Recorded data
# # # #
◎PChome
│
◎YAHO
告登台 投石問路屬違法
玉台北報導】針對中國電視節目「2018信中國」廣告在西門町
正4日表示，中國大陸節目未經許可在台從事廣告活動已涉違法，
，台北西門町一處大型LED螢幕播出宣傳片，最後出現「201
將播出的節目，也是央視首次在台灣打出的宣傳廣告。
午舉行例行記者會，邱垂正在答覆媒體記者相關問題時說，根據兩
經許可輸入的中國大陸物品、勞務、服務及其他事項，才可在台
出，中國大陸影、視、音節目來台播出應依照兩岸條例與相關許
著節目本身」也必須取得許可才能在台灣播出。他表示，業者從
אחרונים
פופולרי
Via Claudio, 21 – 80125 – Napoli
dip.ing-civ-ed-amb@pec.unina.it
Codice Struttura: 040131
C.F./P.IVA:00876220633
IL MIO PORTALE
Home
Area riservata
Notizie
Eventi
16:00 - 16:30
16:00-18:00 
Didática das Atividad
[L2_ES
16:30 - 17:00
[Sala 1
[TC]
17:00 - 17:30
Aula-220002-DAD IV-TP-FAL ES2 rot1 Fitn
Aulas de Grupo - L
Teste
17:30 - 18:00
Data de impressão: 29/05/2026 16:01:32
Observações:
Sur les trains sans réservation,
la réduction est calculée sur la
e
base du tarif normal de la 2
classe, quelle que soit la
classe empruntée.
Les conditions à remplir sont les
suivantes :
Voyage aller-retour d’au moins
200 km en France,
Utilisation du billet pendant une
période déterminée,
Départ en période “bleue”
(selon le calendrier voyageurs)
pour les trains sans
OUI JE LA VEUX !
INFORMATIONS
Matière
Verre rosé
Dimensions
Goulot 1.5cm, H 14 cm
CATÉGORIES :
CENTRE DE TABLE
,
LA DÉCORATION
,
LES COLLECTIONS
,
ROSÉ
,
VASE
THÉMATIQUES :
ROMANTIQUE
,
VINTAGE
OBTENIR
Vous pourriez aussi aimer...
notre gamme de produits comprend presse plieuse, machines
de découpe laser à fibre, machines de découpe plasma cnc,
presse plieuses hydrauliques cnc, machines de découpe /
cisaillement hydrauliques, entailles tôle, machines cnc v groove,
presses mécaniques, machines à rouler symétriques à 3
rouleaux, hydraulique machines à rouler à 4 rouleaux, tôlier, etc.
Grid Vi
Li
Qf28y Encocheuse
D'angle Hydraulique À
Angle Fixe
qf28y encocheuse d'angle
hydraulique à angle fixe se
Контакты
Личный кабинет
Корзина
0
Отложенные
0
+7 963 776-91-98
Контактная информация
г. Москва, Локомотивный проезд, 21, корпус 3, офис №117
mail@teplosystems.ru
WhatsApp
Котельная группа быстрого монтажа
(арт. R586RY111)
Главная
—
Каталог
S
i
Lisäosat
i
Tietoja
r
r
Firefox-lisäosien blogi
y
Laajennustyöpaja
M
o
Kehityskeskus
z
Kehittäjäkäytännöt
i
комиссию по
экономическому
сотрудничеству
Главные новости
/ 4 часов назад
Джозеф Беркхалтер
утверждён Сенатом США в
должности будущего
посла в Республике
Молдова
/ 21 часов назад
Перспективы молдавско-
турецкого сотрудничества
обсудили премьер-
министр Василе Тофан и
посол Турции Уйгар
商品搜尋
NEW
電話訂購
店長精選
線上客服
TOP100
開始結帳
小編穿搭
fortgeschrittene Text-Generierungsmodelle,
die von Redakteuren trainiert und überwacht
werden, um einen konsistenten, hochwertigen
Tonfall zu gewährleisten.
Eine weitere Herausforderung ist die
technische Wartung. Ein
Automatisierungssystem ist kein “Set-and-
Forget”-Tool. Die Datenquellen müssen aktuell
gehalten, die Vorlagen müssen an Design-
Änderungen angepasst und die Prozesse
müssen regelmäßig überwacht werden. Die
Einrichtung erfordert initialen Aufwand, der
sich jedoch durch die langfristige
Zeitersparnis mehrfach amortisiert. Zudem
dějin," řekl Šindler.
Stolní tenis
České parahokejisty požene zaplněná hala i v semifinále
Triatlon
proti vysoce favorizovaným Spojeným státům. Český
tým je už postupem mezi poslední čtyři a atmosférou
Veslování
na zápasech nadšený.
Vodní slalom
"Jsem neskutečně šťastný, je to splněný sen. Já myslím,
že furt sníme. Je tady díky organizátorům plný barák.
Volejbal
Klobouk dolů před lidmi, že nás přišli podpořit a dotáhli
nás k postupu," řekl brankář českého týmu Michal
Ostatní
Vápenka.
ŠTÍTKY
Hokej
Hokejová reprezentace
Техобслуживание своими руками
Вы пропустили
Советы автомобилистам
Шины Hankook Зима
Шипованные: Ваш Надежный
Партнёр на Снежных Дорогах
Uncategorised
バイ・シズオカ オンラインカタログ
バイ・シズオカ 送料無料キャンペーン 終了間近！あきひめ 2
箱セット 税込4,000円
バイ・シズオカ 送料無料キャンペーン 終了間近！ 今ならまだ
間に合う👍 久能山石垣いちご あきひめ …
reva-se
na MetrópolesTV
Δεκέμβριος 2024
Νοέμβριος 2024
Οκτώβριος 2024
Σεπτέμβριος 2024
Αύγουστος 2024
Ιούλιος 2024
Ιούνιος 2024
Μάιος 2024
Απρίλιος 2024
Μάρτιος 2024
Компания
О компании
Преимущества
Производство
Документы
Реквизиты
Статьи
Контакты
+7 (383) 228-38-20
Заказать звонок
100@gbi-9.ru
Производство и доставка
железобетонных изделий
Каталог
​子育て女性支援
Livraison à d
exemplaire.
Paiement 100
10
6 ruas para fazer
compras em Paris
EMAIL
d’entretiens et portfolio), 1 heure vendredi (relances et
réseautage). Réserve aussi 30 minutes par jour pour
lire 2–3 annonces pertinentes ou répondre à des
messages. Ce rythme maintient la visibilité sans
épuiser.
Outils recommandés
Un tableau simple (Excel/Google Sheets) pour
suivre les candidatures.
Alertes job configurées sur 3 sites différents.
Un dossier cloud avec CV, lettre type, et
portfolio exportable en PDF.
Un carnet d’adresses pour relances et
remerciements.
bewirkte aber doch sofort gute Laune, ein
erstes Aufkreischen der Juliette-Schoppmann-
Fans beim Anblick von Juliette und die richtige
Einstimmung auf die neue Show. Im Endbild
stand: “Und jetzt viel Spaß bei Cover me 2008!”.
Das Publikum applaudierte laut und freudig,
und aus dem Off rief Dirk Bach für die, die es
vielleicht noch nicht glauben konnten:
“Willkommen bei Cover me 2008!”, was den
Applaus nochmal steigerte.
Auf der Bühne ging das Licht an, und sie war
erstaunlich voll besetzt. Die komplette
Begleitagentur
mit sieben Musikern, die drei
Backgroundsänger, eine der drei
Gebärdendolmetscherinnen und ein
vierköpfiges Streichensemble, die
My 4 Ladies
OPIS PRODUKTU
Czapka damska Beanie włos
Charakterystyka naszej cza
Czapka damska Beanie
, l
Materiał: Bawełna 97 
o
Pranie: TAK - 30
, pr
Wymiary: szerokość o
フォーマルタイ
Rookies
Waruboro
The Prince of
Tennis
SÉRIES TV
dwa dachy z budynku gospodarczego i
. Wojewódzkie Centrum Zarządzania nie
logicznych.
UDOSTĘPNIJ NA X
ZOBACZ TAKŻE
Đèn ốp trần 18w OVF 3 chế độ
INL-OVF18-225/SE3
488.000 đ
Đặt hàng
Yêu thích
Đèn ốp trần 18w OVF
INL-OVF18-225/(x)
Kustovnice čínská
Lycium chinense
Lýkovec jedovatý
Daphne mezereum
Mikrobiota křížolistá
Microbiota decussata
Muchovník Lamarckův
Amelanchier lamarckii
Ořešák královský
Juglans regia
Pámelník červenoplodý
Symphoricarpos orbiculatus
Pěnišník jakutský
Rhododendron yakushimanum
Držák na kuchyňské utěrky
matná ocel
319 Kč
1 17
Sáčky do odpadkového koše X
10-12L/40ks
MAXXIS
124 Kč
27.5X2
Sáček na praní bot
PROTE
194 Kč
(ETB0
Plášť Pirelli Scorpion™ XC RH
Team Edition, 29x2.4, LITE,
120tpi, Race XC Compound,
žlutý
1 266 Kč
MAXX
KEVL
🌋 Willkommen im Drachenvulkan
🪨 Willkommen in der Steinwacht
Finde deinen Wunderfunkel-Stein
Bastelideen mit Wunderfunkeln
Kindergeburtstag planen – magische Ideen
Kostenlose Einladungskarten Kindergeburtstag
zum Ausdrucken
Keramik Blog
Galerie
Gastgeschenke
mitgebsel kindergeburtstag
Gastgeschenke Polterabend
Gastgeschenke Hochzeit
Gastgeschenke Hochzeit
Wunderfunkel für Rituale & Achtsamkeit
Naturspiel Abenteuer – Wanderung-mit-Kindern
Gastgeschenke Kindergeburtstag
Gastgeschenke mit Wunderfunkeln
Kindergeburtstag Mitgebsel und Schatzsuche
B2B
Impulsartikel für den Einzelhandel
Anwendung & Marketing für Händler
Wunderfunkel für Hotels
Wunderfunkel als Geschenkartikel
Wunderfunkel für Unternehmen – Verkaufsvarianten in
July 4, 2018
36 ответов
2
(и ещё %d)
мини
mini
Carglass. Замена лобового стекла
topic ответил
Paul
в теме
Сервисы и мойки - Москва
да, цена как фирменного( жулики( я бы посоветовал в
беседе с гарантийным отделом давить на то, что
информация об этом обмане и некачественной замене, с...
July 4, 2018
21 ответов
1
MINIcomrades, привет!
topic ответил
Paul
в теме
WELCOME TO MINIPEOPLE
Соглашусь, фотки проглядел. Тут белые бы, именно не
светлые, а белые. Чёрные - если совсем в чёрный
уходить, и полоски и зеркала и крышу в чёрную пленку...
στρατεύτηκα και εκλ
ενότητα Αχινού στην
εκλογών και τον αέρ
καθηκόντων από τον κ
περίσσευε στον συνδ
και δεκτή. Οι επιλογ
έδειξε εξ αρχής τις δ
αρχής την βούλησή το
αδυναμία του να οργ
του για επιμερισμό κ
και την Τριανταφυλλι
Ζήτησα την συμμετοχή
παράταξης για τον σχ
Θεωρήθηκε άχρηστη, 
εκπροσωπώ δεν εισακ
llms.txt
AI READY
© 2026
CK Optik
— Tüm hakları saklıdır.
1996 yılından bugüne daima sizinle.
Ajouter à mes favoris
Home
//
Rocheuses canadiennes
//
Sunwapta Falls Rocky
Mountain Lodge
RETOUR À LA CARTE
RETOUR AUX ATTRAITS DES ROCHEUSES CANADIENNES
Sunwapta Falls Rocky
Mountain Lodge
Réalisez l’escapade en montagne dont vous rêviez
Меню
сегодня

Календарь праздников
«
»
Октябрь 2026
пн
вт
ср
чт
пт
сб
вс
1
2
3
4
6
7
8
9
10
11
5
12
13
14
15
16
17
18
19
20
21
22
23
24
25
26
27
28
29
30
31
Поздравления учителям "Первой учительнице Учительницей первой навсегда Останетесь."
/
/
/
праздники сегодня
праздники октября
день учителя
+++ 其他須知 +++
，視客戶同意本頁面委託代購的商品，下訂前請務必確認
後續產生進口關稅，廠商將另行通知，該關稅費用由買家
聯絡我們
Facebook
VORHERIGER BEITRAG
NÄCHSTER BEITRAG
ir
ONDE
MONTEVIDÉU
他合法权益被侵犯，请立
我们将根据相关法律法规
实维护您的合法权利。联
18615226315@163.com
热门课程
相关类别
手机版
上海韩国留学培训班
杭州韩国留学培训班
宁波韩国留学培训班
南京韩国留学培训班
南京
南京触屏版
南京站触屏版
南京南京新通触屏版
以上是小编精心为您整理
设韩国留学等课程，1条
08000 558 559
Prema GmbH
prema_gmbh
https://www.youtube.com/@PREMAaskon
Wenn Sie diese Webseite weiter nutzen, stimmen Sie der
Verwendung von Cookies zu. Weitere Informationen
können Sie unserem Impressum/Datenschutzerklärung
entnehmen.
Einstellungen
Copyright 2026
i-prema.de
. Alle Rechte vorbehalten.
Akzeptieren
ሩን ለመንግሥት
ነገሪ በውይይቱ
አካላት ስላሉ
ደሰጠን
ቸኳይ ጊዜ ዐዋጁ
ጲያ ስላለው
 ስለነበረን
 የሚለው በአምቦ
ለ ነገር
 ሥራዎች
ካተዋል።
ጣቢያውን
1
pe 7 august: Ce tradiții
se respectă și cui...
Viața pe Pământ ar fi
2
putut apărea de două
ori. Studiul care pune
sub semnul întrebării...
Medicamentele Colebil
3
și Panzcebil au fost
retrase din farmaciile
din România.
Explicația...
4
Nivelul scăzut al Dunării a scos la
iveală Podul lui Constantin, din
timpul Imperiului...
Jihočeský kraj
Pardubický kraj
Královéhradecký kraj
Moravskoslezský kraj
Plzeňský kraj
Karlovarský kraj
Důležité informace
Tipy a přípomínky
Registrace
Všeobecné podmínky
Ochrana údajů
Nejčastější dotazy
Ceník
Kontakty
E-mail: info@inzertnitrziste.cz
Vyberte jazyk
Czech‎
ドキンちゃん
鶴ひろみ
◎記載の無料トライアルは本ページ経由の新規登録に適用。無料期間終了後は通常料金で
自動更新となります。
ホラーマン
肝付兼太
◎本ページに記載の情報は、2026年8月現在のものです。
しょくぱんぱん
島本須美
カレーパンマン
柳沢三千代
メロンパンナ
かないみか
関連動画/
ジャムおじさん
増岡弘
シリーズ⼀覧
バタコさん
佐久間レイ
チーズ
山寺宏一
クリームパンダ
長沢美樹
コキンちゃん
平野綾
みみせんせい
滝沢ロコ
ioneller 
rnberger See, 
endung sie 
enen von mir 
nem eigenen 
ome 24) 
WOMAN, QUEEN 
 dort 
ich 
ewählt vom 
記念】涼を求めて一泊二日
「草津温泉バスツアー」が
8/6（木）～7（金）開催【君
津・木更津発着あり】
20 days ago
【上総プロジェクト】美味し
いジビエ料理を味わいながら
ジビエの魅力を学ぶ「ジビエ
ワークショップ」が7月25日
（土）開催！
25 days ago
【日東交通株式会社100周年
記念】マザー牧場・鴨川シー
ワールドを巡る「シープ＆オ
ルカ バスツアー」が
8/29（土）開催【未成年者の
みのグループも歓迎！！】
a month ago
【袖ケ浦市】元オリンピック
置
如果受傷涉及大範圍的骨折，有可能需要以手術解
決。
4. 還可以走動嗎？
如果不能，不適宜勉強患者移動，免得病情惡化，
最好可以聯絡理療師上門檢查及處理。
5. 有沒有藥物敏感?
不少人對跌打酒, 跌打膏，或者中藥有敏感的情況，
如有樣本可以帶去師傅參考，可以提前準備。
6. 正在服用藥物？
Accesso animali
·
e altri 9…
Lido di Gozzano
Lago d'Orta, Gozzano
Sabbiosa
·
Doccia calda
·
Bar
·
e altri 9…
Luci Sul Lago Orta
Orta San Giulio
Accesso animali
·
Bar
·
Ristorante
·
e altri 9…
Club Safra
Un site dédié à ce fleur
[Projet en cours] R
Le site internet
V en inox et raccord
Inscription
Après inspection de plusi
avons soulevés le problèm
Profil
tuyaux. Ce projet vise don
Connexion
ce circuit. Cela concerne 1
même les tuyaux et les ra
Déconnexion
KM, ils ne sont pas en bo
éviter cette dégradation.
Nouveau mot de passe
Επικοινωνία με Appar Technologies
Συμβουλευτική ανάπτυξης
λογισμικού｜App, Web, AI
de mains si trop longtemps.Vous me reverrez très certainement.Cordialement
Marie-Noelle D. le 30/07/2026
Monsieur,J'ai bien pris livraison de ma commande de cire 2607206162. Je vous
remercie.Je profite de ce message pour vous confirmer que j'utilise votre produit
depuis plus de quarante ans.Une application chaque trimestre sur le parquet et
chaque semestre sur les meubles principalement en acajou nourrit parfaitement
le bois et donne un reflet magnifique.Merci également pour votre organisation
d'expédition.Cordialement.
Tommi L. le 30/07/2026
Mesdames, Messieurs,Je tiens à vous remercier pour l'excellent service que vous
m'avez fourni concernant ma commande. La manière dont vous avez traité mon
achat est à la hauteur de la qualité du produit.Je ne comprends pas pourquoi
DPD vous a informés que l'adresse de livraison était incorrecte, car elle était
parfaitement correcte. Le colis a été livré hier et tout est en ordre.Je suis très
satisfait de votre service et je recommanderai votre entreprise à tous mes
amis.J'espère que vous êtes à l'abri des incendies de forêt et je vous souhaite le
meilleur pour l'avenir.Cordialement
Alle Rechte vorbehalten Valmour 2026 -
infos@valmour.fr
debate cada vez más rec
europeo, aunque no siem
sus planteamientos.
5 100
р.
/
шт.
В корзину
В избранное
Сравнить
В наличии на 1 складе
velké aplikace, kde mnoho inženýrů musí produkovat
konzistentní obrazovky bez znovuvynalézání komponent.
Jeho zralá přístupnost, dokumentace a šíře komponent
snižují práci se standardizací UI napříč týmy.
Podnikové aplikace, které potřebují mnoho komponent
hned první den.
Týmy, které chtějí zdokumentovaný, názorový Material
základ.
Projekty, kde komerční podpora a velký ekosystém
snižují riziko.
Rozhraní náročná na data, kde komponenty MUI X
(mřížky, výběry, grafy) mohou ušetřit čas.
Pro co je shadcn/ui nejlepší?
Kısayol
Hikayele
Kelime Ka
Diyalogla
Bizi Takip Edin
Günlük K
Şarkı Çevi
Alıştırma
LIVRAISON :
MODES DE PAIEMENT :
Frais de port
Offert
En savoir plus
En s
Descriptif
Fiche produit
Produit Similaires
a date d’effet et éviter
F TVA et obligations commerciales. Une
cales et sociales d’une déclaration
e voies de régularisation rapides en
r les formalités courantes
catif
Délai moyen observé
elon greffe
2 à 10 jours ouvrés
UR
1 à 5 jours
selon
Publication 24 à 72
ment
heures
# # # #
* **WHAT IS BEING ASKED**
Of all the entries above, output exactly the lines between the one holding "logicznych." and the one holding "Impulsartikel für den Einzelhandel", inclusive.

* **OUTPUT OF THE EXERCISE**
logicznych.
UDOSTĘPNIJ NA X
ZOBACZ TAKŻE
Đèn ốp trần 18w OVF 3 chế độ
INL-OVF18-225/SE3
488.000 đ
Đặt hàng
Yêu thích
Đèn ốp trần 18w OVF
INL-OVF18-225/(x)
Kustovnice čínská
Lycium chinense
Lýkovec jedovatý
Daphne mezereum
Mikrobiota křížolistá
Microbiota decussata
Muchovník Lamarckův
Amelanchier lamarckii
Ořešák královský
Juglans regia
Pámelník červenoplodý
Symphoricarpos orbiculatus
Pěnišník jakutský
Rhododendron yakushimanum
Držák na kuchyňské utěrky
matná ocel
319 Kč
1 17
Sáčky do odpadkového koše X
10-12L/40ks
MAXXIS
124 Kč
27.5X2
Sáček na praní bot
PROTE
194 Kč
(ETB0
Plášť Pirelli Scorpion™ XC RH
Team Edition, 29x2.4, LITE,
120tpi, Race XC Compound,
žlutý
1 266 Kč
MAXX
KEVL
🌋 Willkommen im Drachenvulkan
🪨 Willkommen in der Steinwacht
Finde deinen Wunderfunkel-Stein
Bastelideen mit Wunderfunkeln
Kindergeburtstag planen – magische Ideen
Kostenlose Einladungskarten Kindergeburtstag
zum Ausdrucken
Keramik Blog
Galerie
Gastgeschenke
mitgebsel kindergeburtstag
Gastgeschenke Polterabend
Gastgeschenke Hochzeit
Gastgeschenke Hochzeit
Wunderfunkel für Rituale & Achtsamkeit
Naturspiel Abenteuer – Wanderung-mit-Kindern
Gastgeschenke Kindergeburtstag
Gastgeschenke mit Wunderfunkeln
Kindergeburtstag Mitgebsel und Schatzsuche
B2B
Impulsartikel für den Einzelhandel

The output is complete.